処理能力は経験が多い人の方が有利になりやすいので、経験がないうちは「集中力を高める」方を極めるべきです。
集中力を高めるために、
・「やるべきことを整理する」経営者
・「整理されたことを実行する」実行者
を自分のなかで分離させます。
経営者がto doリストを作り、実行者がそれに沿って作業をこなしていきます。
この時大切なポイントは、経営者は実行者がやりやすいように、仕事を分解し、タグ付けしていくことです。
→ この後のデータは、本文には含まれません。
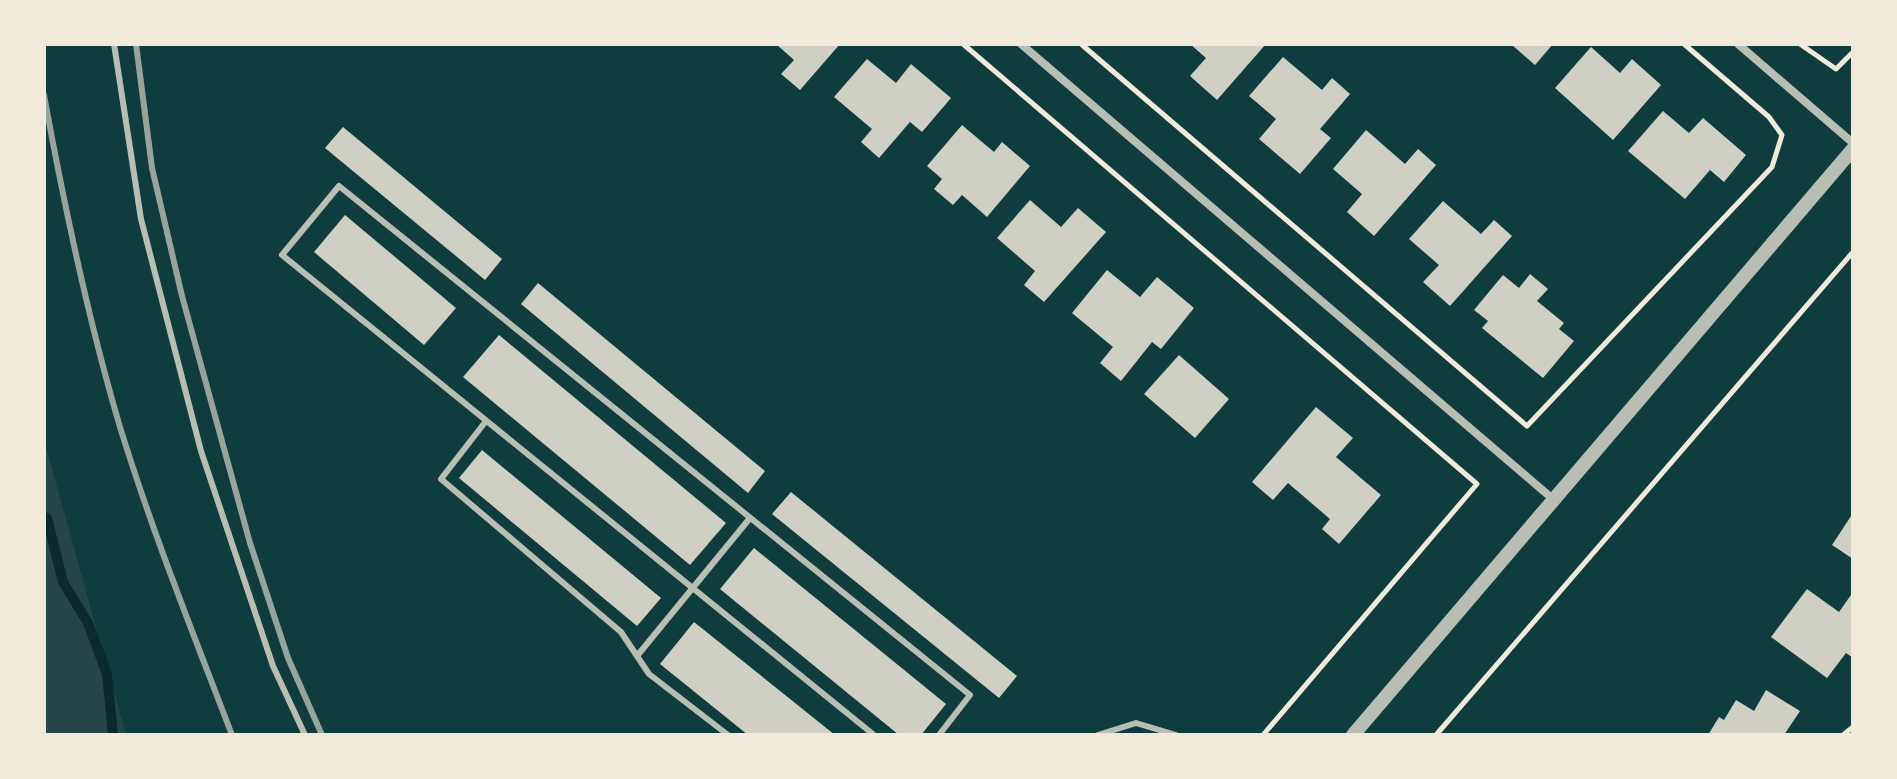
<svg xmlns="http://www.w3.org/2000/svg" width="1897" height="779" font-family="Ubuntu,sans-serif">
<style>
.green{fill:#244646}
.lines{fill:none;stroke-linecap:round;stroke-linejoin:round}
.stream{stroke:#0a2a2b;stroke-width:10}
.building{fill:#cfcfc3}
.path{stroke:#f1e9da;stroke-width:5}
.service{stroke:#b8beb3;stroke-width:6}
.minor{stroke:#b8beb3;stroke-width:8}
.tertiary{stroke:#b8beb3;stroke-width:14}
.rail{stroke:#97a49c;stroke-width:6}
</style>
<rect width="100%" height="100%" fill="#0f3d3e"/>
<polygon class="green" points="44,440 126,735 44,735"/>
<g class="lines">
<polyline class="stream" points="44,517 47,518 63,582 88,623 107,674 113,735"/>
</g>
<g class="building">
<polygon points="776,44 840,44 800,90 781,74 794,60"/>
<polygon points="1190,44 1266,44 1217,100 1190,76 1206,58"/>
<polygon points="1511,44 1553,44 1535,65"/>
<polygon points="1591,47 1620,73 1632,59 1661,85 1613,140 1555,88"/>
<polygon points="1283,57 1322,90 1332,78 1350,94 1320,129 1331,138 1300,174 1259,139 1276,119 1249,96"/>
<polygon points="867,59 896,83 911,64 951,98 922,132 910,122 879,158 861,142 872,129 834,97"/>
<polygon points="1663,111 1689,133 1703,118 1746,155 1724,182 1710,170 1685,199 1628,151"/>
<polygon points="962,125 994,152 1002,142 1030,166 987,217 962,195 953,205 934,189 942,179 927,166"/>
<polygon points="343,127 502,259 485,280 325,148"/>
<polygon points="1366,130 1405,164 1418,149 1436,165 1374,236 1347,212 1362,194 1333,169"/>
<polygon points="1030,200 1061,227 1078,208 1106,232 1044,302 1024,285 1035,271 997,238"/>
<polygon points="1443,201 1481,234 1494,220 1512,236 1450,306 1423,282 1439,265 1409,239"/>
<polygon points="345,215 456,308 424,345 314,252"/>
<polygon points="1107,270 1140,297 1157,277 1194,308 1161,349 1152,342 1121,381 1100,363 1113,347 1072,313"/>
<polygon points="1530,274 1548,289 1537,301 1564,323 1559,329 1574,341 1543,378 1482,328 1488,321 1474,310 1503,275 1519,288"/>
<polygon points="538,283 765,471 748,493 521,304"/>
<polygon points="499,335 726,523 690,565 463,377"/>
<polygon points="1179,355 1229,399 1195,438 1144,394"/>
<polygon points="1316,407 1353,438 1336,457 1381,495 1339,544 1322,529 1330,519 1288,483 1273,500 1252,482"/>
<polygon points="482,450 661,598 637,626 459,478"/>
<polygon points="791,492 1017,676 999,698 772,514"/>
<polygon points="1853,513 1853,559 1832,545"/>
<polygon points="754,548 946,704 921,735 899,735 720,589"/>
<polygon points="1807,589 1839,612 1853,592 1853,658 1846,653 1827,678 1771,637"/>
<polygon points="694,622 835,735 748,735 660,664"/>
<polygon points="1766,690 1800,711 1784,735 1708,735 1719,717 1724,720 1736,700 1754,711"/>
</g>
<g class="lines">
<g class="path">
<polyline points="963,44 1477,484 1263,735"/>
<polyline points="1081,44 1527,426 1772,167 1782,135 1769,117 1684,44"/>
<polyline points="1800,44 1836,69 1853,52"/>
<polyline points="1436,735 1853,252"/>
<polyline points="1843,735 1853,727"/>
</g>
<g class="service">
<polyline points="114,44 141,219 201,451 273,666 305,735"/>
<polyline points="486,421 441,479 621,632 649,674 728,735"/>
<polyline points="637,656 750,518"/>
<polyline points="874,735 282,255 339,186 970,695 939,735"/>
<polyline points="1098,735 1136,723 1176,735"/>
</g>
<g class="minor">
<polyline points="1021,44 1554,500"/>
<polyline points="1738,44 1853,143"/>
</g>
<polyline class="tertiary" points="1353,735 1853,149"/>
<g class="rail">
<polyline points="136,44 152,168 182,296 250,543 288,658 322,735"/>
<path d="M44,95C64,205 88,319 120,427C152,531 193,633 232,735"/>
</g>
</g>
<rect width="1897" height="779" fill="none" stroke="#f1e9da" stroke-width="92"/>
</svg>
タグとは、どのように取り組まなければいけないのかの目安です。
上司に「急ぎだから最優先にやって」と言われるか、「急ぎじゃないから自分のタイミングでやって」と言われるのでは、取り組み方が異なってきますよね。これを自分にもしてあげることで実行しやすくなるのです。
例)to doリスト
・すぐ出かけれるように荷物を準備する(1分)
・パソコンを充電しておく(1分)
・カフェに行く(10分)
・記事を1つ完成させる(2時間)
上記のto doリストに、実行者がやりやすいようにタグ付けします。
例)to doリスト
・すぐ出かけれるように荷物を準備する(1分):前日の夜、寝る前にやる
・パソコンを充電しておく(1分):前日の夜、寝る前にやる
・カフェに行く(10分):つべこべ言わず、とにかく行く
・記事を1つ完成させる(2時間):目の前に人がいることをイメージして一気に書き切る
このように、集中して取り組むためには、自分を経営者と実行者に分離させることがコツです。
分かりやすい報連相(ほうれんそう)
仕事は、一人で完結するものではなく、周囲の人々との連携があって成立します。
そのため、進捗状況の報告、連絡、質問など報連相を多く求められます。
その際、口頭でもメールでも使える「わかりやすい」文章をつくるコツが2つあります。
この2つの学びについて、それぞれ解説していきます!
目的ファースト
文章の冒頭に「相談」、「共有」、「意思決定」を伝えることがコツです。
口頭で伝える場合
・「相談があります。」
・「これは情報共有です。」
・「意思決定がほしいです。」
メールで伝える場合
・【相談】新規クライアントの提案
・【共有】月次業務の進捗
このように、初めにどのような内容か相手に伝えることで、相手は内容を理解しやすくなります。
事実と解釈を分ける
どこまでが事実で、どこからが解釈なのかはっきりさせるために、2文に分けて書くことがコツです。
NG例:
大変嬉しいことに、売上目標が10億円のところ、必死の営業努力と市場環境の後押しによって、目標を大幅に達成し、今期の売上が11億円に着地しました。
OK例:
今期の売上は、目標10億円に対して、11億円に着地しました。(事実)この好調の理由を当社は、必死の営業努力と市場環境の後押しの2つだと考えております。(解釈)
上記のように、事実と解釈を分けて書くことで、分かりやすい文章になります。
まとめ
本記事では、北野 唯我著『仕事の教科書』を参考に4つの学びを解説しました。
終章で北野氏は、「ビジネスのすばらしさは、最初は誰もが素人なところ。生まれながらに仕事ができる人は一人もいないからこそ、努力する喜びがある」と述べています。
仕事は、悩みや苦しさを感じることもあります。そんな時、尊敬できる先輩や同僚、北野氏のような先人、が培ってきた技術やアドバイスを見よう見まねで真似してみることから始めてみるのはいかがでしょうか。